Go over the data below line by line, and state how many lines contain the string "list". Give the number only.

╭─ MATERIAL FOR THIS EXERCISE

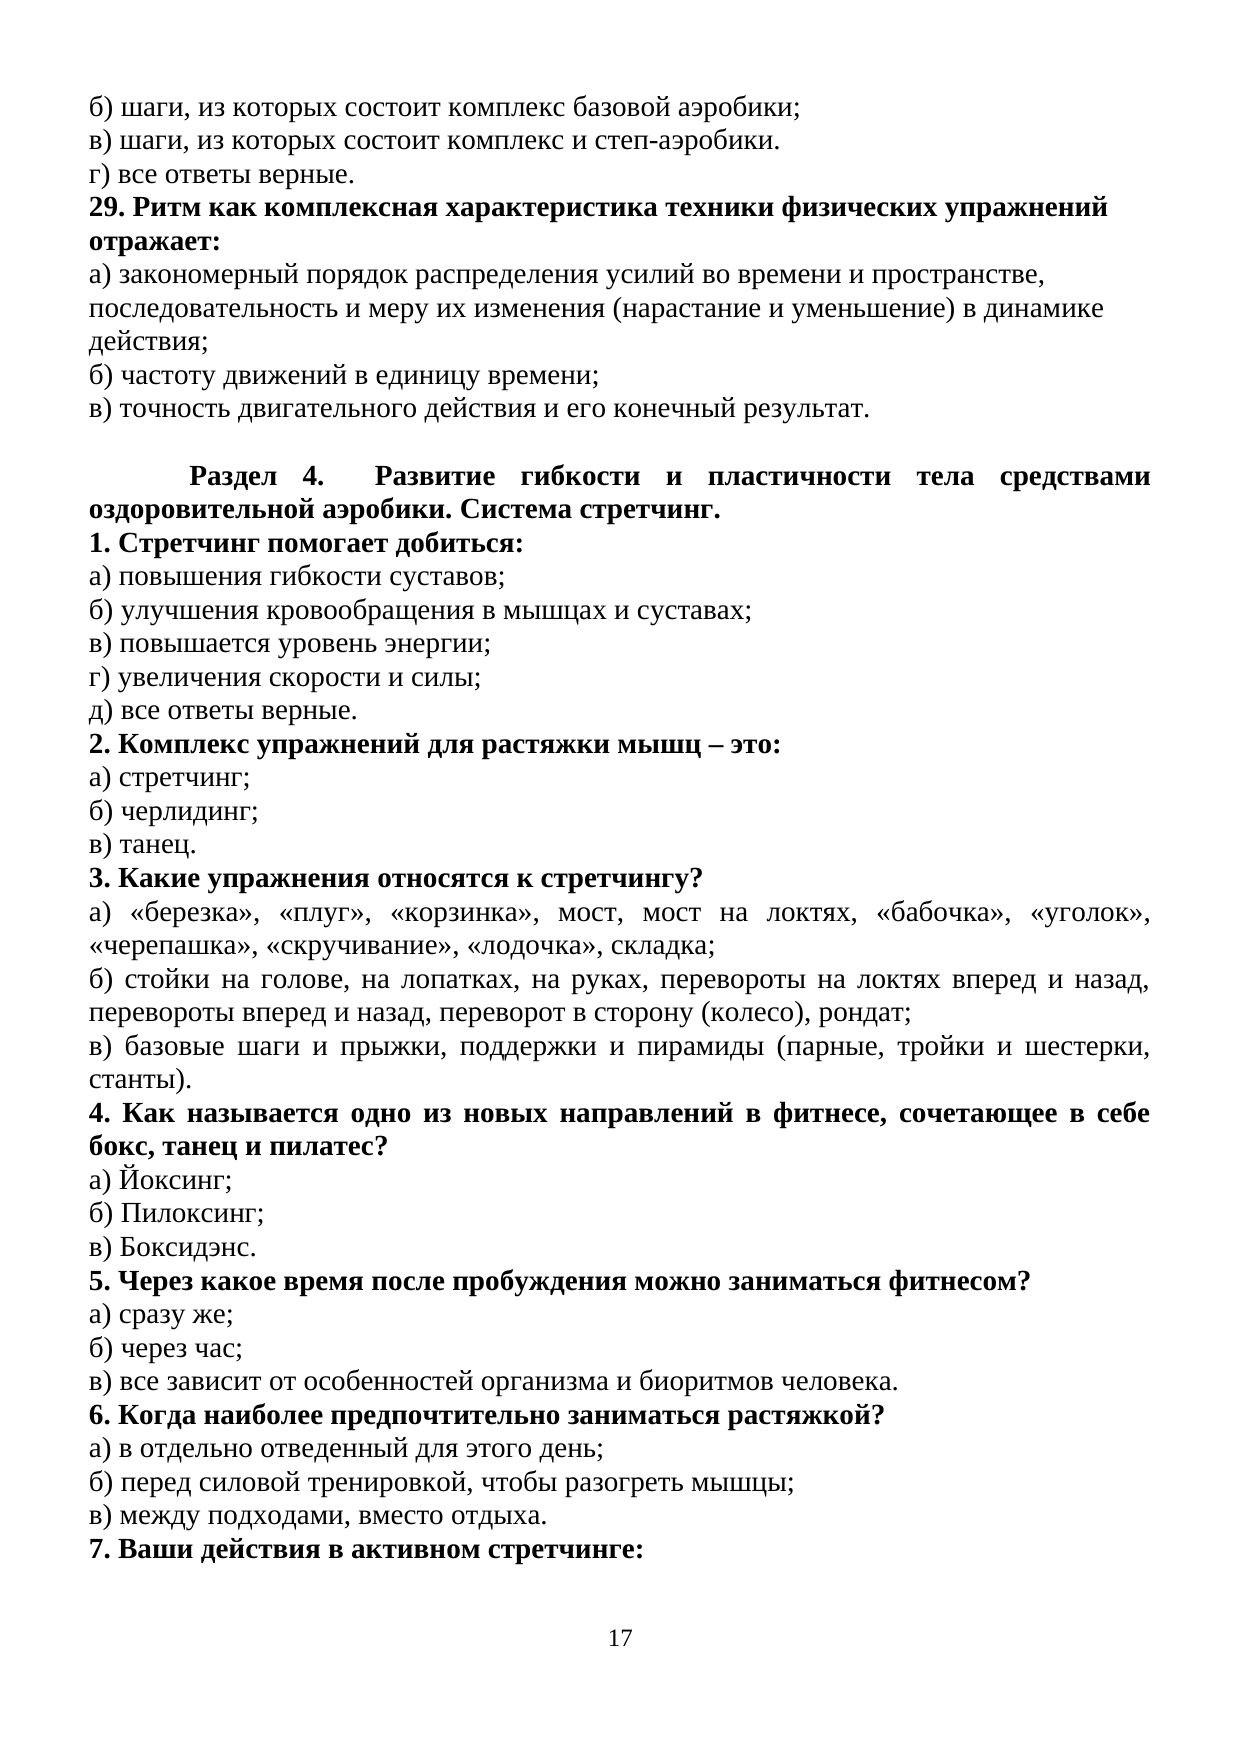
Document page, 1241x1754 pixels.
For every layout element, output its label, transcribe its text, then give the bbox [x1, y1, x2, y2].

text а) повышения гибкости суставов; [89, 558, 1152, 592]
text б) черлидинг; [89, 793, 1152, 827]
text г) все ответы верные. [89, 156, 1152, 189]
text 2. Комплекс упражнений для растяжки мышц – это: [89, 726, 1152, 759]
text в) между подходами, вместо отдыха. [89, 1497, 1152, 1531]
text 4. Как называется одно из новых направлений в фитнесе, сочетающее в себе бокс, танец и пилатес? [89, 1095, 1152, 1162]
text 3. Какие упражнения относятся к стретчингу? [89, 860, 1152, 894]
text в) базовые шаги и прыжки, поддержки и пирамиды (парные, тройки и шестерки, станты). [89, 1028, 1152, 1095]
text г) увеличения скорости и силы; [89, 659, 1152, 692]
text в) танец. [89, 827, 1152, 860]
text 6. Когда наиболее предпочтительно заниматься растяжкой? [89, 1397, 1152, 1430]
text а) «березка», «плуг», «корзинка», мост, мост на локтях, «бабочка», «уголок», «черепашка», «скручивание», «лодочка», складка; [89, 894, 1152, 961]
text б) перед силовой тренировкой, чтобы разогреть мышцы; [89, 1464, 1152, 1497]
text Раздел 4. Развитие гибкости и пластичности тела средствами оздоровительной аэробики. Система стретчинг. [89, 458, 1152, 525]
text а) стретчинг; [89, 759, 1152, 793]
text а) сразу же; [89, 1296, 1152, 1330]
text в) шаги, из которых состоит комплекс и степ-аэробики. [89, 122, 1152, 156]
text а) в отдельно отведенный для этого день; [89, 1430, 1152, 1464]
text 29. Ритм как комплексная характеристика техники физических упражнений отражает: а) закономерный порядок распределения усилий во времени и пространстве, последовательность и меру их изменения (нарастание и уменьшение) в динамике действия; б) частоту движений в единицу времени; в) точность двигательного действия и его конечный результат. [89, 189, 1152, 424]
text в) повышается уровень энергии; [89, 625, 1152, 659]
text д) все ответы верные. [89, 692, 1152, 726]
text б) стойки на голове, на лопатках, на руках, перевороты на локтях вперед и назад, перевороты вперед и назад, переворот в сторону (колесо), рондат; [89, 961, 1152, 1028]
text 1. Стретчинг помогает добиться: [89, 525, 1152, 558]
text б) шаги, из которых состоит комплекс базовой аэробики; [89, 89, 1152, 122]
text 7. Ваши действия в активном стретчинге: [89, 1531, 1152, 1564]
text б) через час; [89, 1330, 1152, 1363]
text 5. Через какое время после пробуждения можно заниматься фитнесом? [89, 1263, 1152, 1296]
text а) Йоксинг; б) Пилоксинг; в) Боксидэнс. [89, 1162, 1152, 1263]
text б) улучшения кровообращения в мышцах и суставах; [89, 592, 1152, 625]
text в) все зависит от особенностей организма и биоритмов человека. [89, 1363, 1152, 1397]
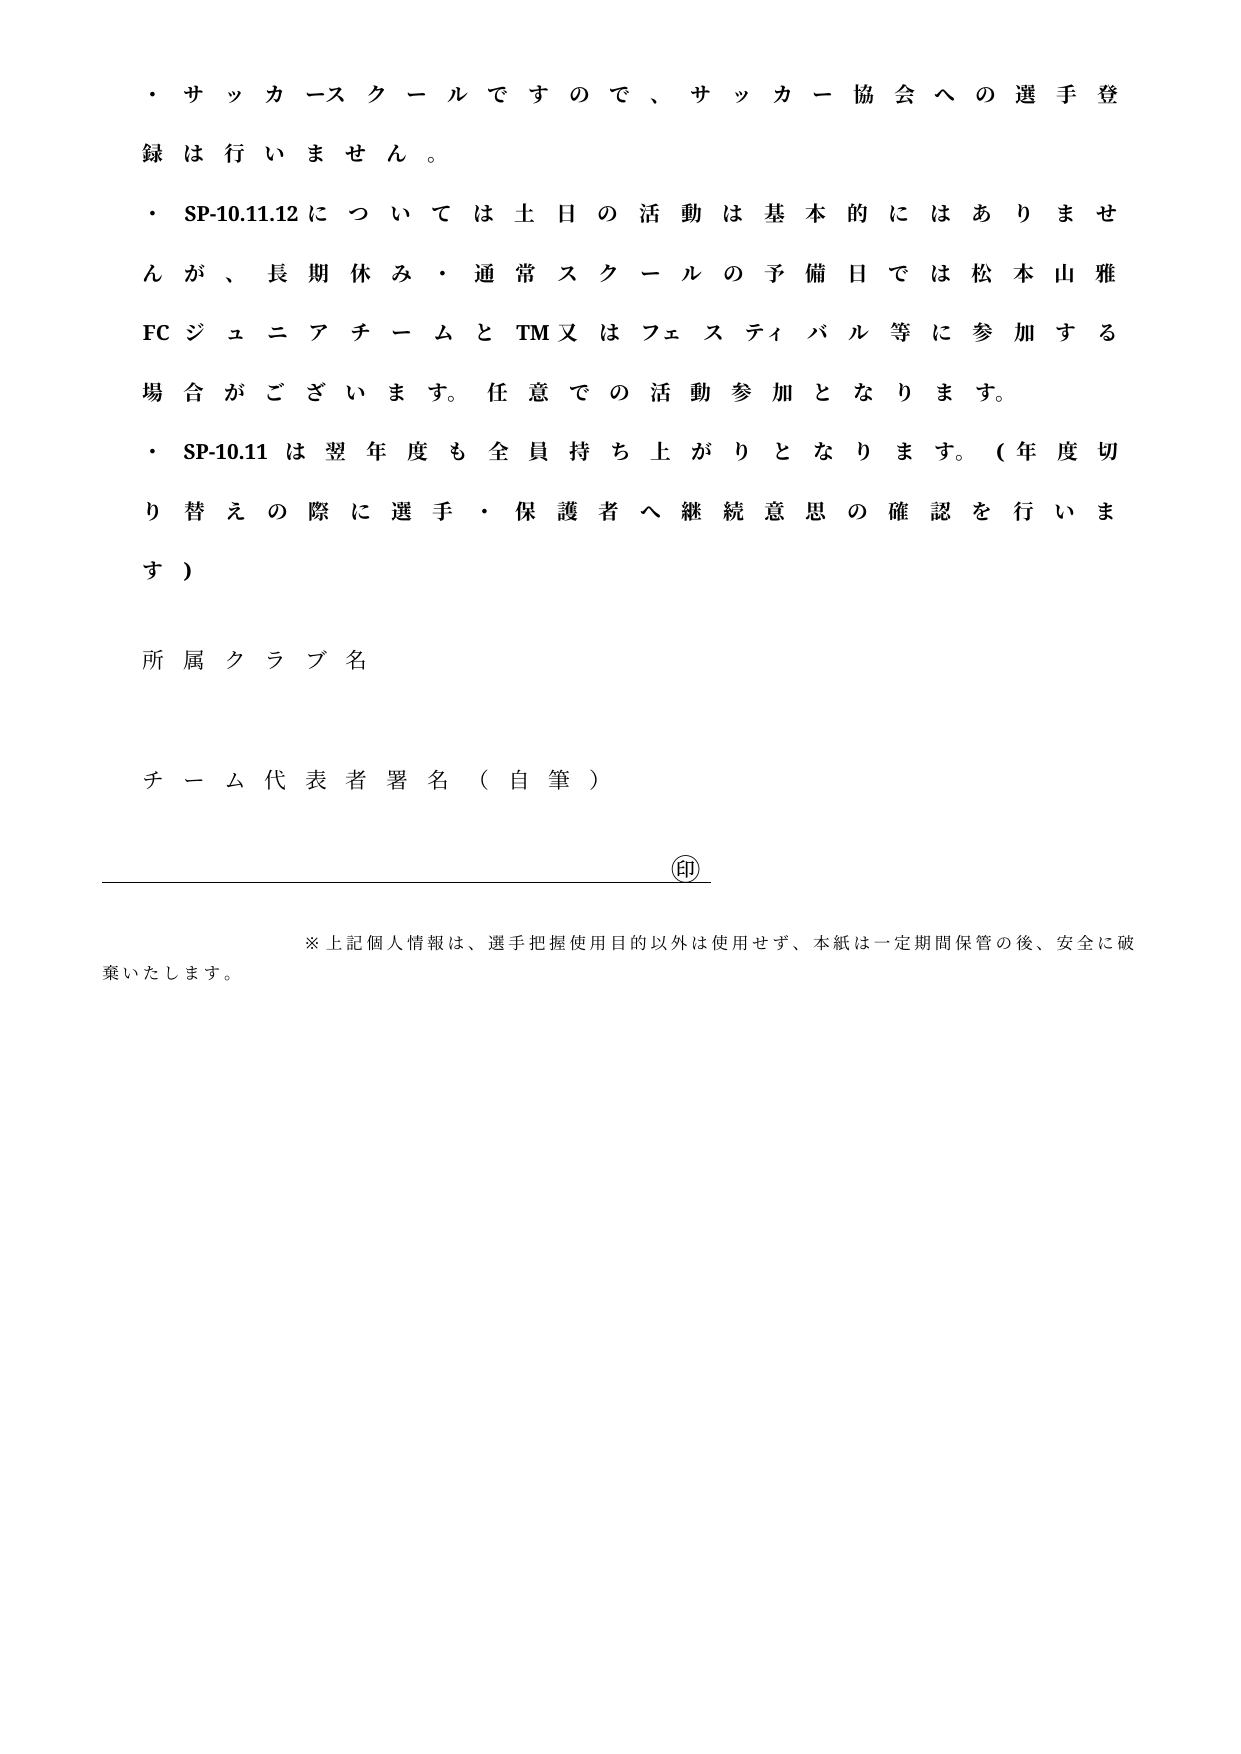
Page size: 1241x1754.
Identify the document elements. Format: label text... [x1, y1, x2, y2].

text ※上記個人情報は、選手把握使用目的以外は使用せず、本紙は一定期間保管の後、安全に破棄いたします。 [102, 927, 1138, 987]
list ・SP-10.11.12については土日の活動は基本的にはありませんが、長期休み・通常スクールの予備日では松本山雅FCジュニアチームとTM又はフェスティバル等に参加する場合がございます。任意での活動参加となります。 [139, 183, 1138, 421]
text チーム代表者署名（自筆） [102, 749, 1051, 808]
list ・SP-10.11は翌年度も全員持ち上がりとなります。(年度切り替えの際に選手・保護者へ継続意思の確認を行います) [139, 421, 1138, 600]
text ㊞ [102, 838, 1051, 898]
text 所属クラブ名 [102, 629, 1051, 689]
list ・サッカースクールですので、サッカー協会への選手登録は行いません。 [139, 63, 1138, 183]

╰─

* SOLUTION FOR THIS TASK: 3